People will also surprise you. Your friends will raise money for you, go to bat for you, call your insurance co. out on social media when they are going back on their word…your family will have a cheerleading section bigger than you can imagine because they love you. They love Reagan.
You will replay the 13 months leading up to Reagan’s crisis and ask yourself over and over if there was something you did wrong, something you could have changed. There is nothing you did that was wrong…you had three spreadsheets for tracking her meals to count every bit of of food put into her mouth for crying out loud! This was going to happen. God had a plan bigger than GA-1 and as humans, we can’t control every facet of life. You. Did. Nothing. Wrong.
God has asked you to walk this ridiculously tough road for the benefit of you, your daughter, other people…you may never know the extent of it. But your daughter will touch lives in ways you could have never imagined. It doesn’t make it easy, but it lets you know there’s purpose, even through pain.
Don’t give up. When you come home from the hospital, it will take you 30 minutes every time it’s time to administer medication, just to figure out what medication to administer. A few months in though, and you will do it in under five minutes. You will figure out the G-tube. And your daughter who used to eat and drink with no problem, will eat and drink again. It will take time, it will take patience, but you will be washing bottles and bowls and spoons again soon.
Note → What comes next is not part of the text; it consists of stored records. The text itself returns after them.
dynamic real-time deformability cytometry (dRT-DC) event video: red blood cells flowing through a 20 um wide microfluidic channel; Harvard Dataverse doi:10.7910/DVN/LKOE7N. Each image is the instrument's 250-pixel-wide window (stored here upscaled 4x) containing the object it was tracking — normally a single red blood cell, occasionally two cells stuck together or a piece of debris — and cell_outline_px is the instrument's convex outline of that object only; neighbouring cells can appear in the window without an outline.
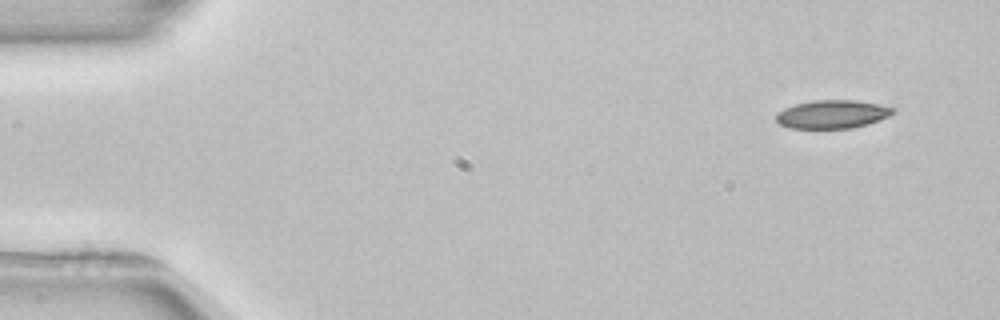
{"species": "common noctule bat (a hibernating species)", "species_latin": "Nyctalus noctula", "temperature_condition": "room temperature", "stored_images_in_passage": 4, "camera_frame_rate_fps": 3000, "um_per_image_px": 0.085, "animal": {"sex": "female", "body_mass_g": 22.7, "forearm_length_mm": 54.2}, "frame": {"image": 1, "passage_image": 1, "time_ms": 0.0, "image_size_px": [1000, 320], "cell_outline_px": [[896, 108], [888, 116], [868, 124], [852, 128], [788, 128], [780, 124], [776, 120], [776, 112], [784, 108], [796, 104], [816, 100], [856, 100], [880, 104]], "centroid_in_image_um": [70.73, 9.71], "position_along_channel_um": 14.3, "area_um2": 19.25}}
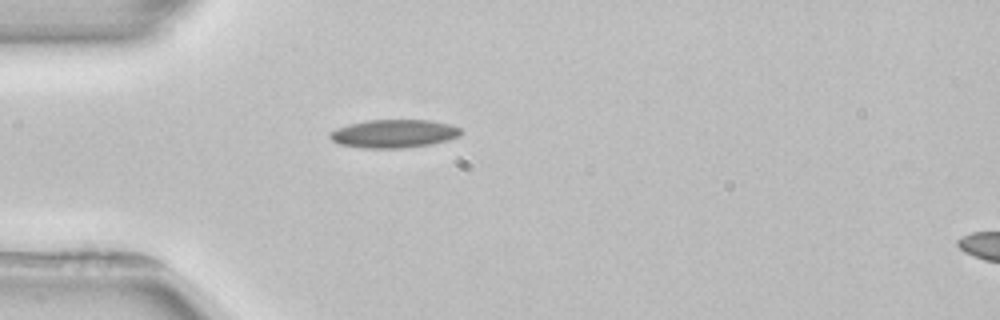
{"frame": {"image": 2, "passage_image": 4, "time_ms": 3.667, "image_size_px": [1000, 320], "cell_outline_px": [[464, 132], [460, 136], [448, 140], [432, 144], [404, 148], [364, 148], [340, 144], [332, 140], [328, 136], [328, 132], [336, 128], [348, 124], [368, 120], [432, 120], [448, 124], [460, 128]], "centroid_in_image_um": [33.48, 11.36], "position_along_channel_um": 51.5, "area_um2": 21.73}}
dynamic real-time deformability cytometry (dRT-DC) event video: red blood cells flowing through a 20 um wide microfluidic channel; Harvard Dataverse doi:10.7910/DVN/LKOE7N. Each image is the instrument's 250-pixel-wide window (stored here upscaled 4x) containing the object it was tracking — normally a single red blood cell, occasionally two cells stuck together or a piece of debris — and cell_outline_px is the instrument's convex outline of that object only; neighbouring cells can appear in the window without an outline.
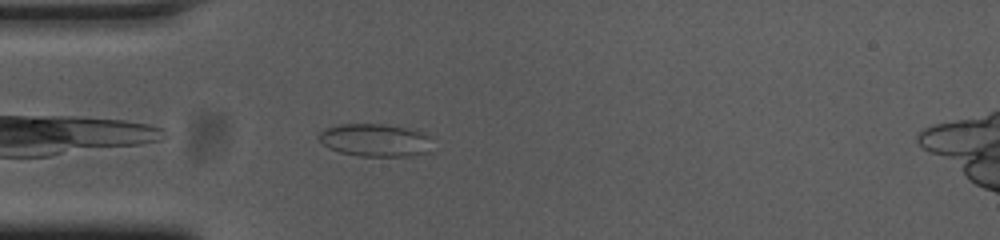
{"species": "common noctule bat (a hibernating species)", "species_latin": "Nyctalus noctula", "temperature_condition": "cold", "stored_images_in_passage": 33, "camera_frame_rate_fps": 3000, "um_per_image_px": 0.085, "animal": {"sex": "female", "body_mass_g": 23.0, "forearm_length_mm": 53.4}, "frame": {"image": 1, "passage_image": 2, "time_ms": 0.333, "image_size_px": [1000, 240], "cell_outline_px": [[432, 136], [428, 152], [408, 156], [360, 156], [340, 152], [328, 148], [320, 140], [320, 132], [324, 128], [340, 124], [384, 124], [416, 128]], "centroid_in_image_um": [31.94, 11.89], "position_along_channel_um": 53.1, "area_um2": 21.96}}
You’re going to be insanely jealous of all of your friends with kids who are “normal” or “healthy” and typical. But you can’t punish them for the road you have been asked to travel. Your friends still want to be there for you, and because of Reagan, your friends are teaching their children how to have compassion, how to love and how to pray for healing. Reagan is teaching other children things that are invaluable.
Reagan will crawl, she will stand, she will cruise and she will make strides. She will make the strides that the Dr.’s said she would NEVER do…and she will do them in months.
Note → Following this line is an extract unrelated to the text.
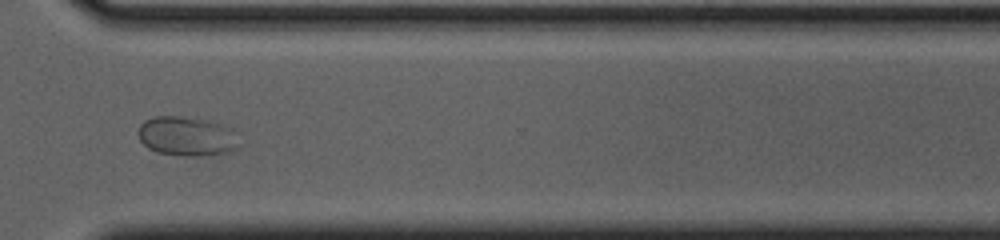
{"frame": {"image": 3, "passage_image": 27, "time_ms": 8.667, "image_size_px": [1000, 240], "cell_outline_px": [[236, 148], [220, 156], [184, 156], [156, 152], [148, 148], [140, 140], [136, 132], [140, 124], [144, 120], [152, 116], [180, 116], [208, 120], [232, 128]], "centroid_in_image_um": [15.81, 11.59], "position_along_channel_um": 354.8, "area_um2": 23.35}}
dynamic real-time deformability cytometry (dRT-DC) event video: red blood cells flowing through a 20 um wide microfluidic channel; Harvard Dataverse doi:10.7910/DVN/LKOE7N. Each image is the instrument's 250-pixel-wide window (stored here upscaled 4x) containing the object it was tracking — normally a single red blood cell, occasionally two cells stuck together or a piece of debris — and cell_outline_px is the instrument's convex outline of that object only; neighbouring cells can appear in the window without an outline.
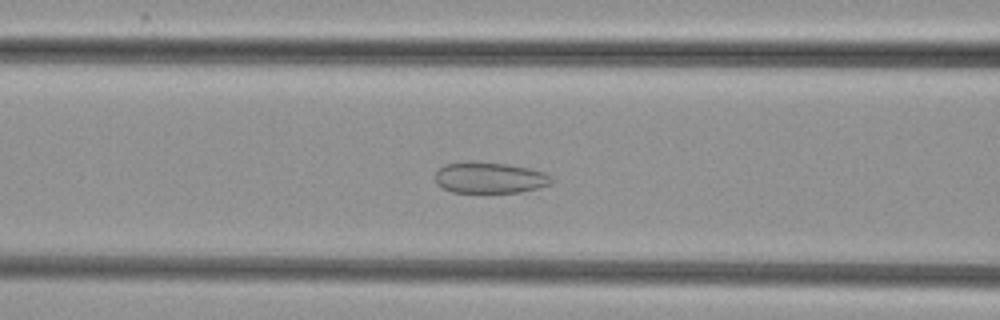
{"species": "common noctule bat (a hibernating species)", "species_latin": "Nyctalus noctula", "temperature_condition": "cold", "stored_images_in_passage": 50, "camera_frame_rate_fps": 3000, "um_per_image_px": 0.085, "animal": {"sex": "female", "body_mass_g": 29.2, "forearm_length_mm": 56.3}, "frame": {"image": 1, "passage_image": 19, "time_ms": 6.0, "image_size_px": [1000, 320], "cell_outline_px": [[552, 184], [540, 188], [520, 192], [452, 192], [436, 184], [436, 172], [444, 164], [468, 160], [508, 164], [528, 168], [544, 172], [552, 176]], "centroid_in_image_um": [41.63, 15.09], "position_along_channel_um": 125.0, "area_um2": 21.33}}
You will have moments where you want to give up. But don’t. You will wonder if all the therapies are actually working. You will go to 204 therapies from May through December. And I can tell you that they are working. All of your exhaustion, sleepless nights, screaming into your pillow that “this is not fair” will make a difference in Reagan’s life.
At the end of the day, it will be worth it. It’s only been nine months since Reagan had her metabolic crisis and she’s touched countless lives, gained many milestones back and still provides joy. She laughs ALL the time with an infectious laugh, one that redeems all the trials. Reagan is a bright light; Reagan is proof that God still performs miracle.
Miracles are hard. They are not always overnight.
Reagan is worth all the hard work, all the tears, all the unknowns…everything you are about to embark on as a result of these new diagnoses will be worth it. You can do it, with God’s help you WILL do it. AND, life has seasons. Hard seasons don’t last forever, they don’t. There will be brighter days, sun will shine, God will redeem what the locusts have eaten, and he will continue to do so. You will smile again, you will have margin in your life again, you will have fun, even though your entire life looks 100% different than you ever imagined, you will love it.